There's a risk inherent in all of these crazy rides. Ever read the disclaimers on the tickets to places like this? As a pilot who's done some fairly "exciting" things in an airplane, I can tell you I wouldn't be caught dead or alive in a ride where I had no control over it and my life depended on the structural soundness of a support or a cable that was going to lift me 200 feet into the air and drop me like a bungy cord and let me swing around like a maniac to and fro...while I had absolutely no control over the thing whatsoever.
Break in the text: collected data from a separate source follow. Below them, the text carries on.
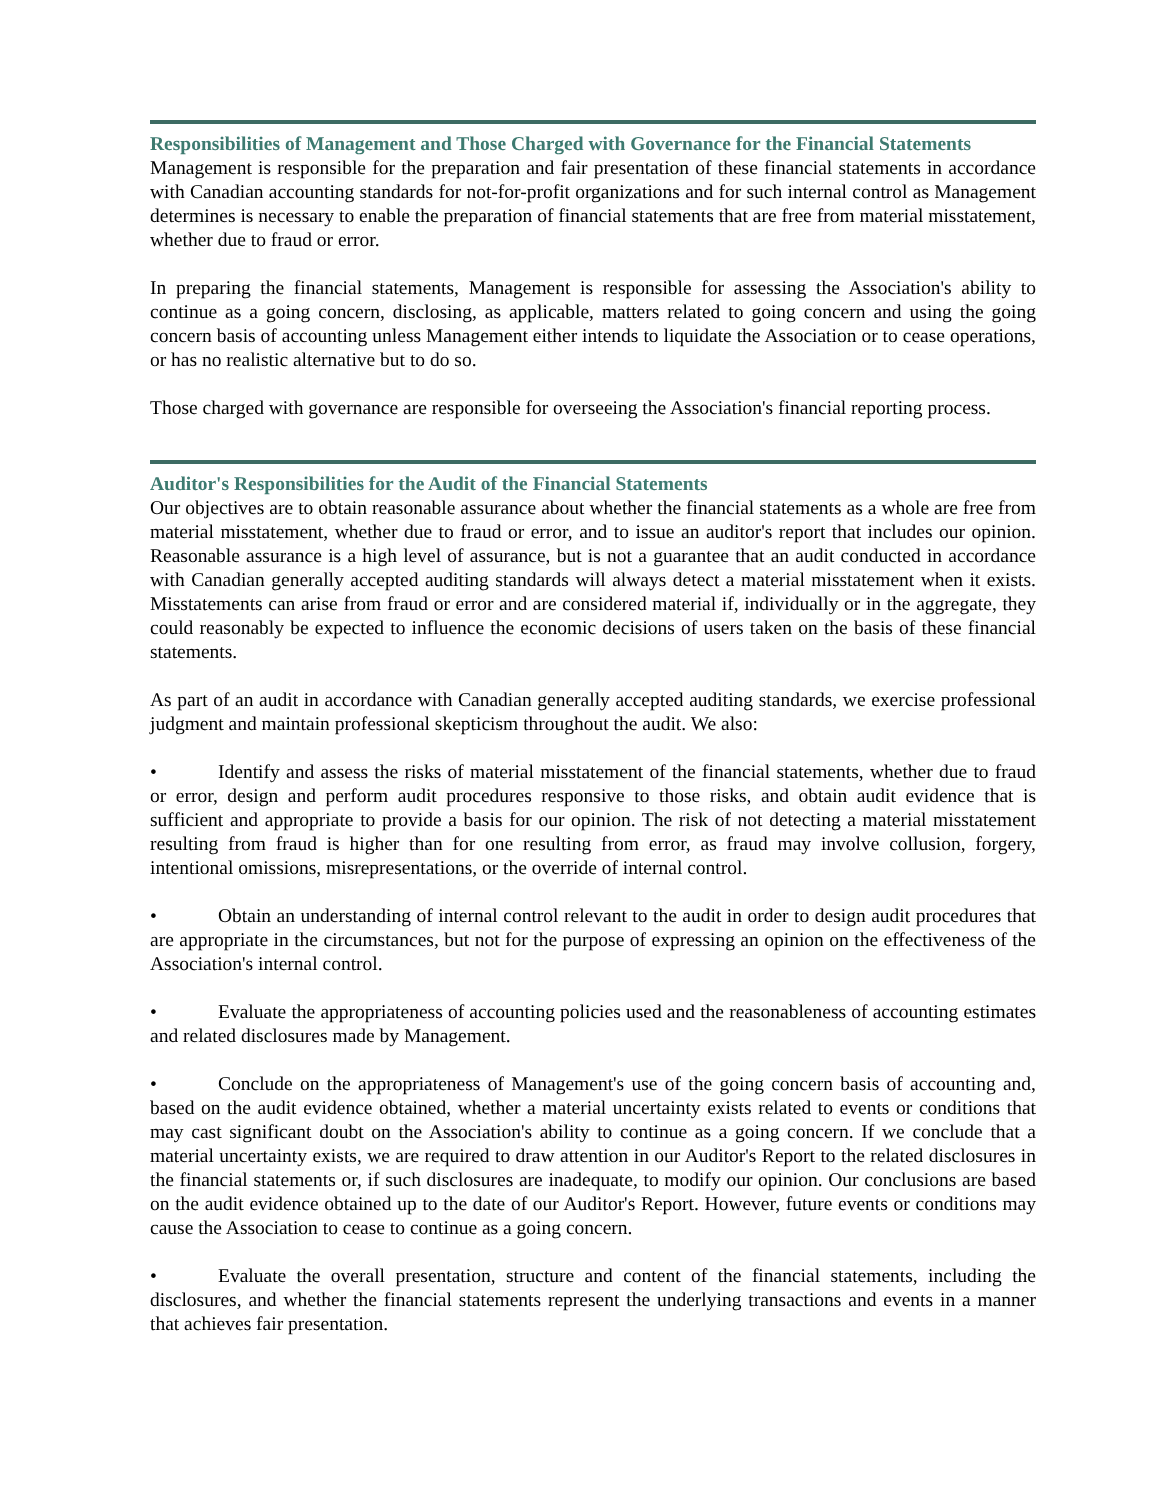Responsibilities of Management and Those Charged with Governance for the Financial Statements
Management is responsible for the preparation and fair presentation of these financial statements in accordance with Canadian accounting standards for not-for-profit organizations and for such internal control as Management determines is necessary to enable the preparation of financial statements that are free from material misstatement, whether due to fraud or error.
In preparing the financial statements, Management is responsible for assessing the Association's ability to continue as a going concern, disclosing, as applicable, matters related to going concern and using the going concern basis of accounting unless Management either intends to liquidate the Association or to cease operations, or has no realistic alternative but to do so.
Those charged with governance are responsible for overseeing the Association's financial reporting process.
Auditor's Responsibilities for the Audit of the Financial Statements
Our objectives are to obtain reasonable assurance about whether the financial statements as a whole are free from material misstatement, whether due to fraud or error, and to issue an auditor's report that includes our opinion. Reasonable assurance is a high level of assurance, but is not a guarantee that an audit conducted in accordance with Canadian generally accepted auditing standards will always detect a material misstatement when it exists. Misstatements can arise from fraud or error and are considered material if, individually or in the aggregate, they could reasonably be expected to influence the economic decisions of users taken on the basis of these financial statements.
As part of an audit in accordance with Canadian generally accepted auditing standards, we exercise professional judgment and maintain professional skepticism throughout the audit. We also:
• Identify and assess the risks of material misstatement of the financial statements, whether due to fraud or error, design and perform audit procedures responsive to those risks, and obtain audit evidence that is sufficient and appropriate to provide a basis for our opinion. The risk of not detecting a material misstatement resulting from fraud is higher than for one resulting from error, as fraud may involve collusion, forgery, intentional omissions, misrepresentations, or the override of internal control.
• Obtain an understanding of internal control relevant to the audit in order to design audit procedures that are appropriate in the circumstances, but not for the purpose of expressing an opinion on the effectiveness of the Association's internal control.
• Evaluate the appropriateness of accounting policies used and the reasonableness of accounting estimates and related disclosures made by Management.
• Conclude on the appropriateness of Management's use of the going concern basis of accounting and, based on the audit evidence obtained, whether a material uncertainty exists related to events or conditions that may cast significant doubt on the Association's ability to continue as a going concern. If we conclude that a material uncertainty exists, we are required to draw attention in our Auditor's Report to the related disclosures in the financial statements or, if such disclosures are inadequate, to modify our opinion. Our conclusions are based on the audit evidence obtained up to the date of our Auditor's Report. However, future events or conditions may cause the Association to cease to continue as a going concern.
• Evaluate the overall presentation, structure and content of the financial statements, including the disclosures, and whether the financial statements represent the underlying transactions and events in a manner that achieves fair presentation.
My life is completely out of my control on something like Acrophobia or that Dare Devil Drop thing....
Paying up to $25.00 for a minute of thrills like that is a risk I wouldn't take (I'd be perfectly willing to climb to 40,000 feet and attempt to break the sound barrier in a controlled dive, or to fly aerobatic maneuvers where I was going to pull 6 Gs, but not to subject myself to an uncontrolled amusement park ride...wierd, huh?).
Anyone remember the Water World accident maybe ten to twelve years ago where perhaps 25 high school students plummeted to serious injury or death on a water slide...when it gave way under their weight?
...this too was a nonsensical thing involving the ignoring of warning signs...water slides are designed generally to accept the mass of a person with a safety margin (up to 10 people's weight, actually). 30 kids went down at the same time...the thing gave way. Some were ahead of the fault, and continued down to the end of the slide... but about 20 or more, fell 40 or 50 feet, while their classmates, and observers on the ground watched helplessly. Personally, I think any of these places poses an inherent risk, whether from the rides themselves, or the stupidity of those who participate in, or do other things (like this kid) in unsafe manner.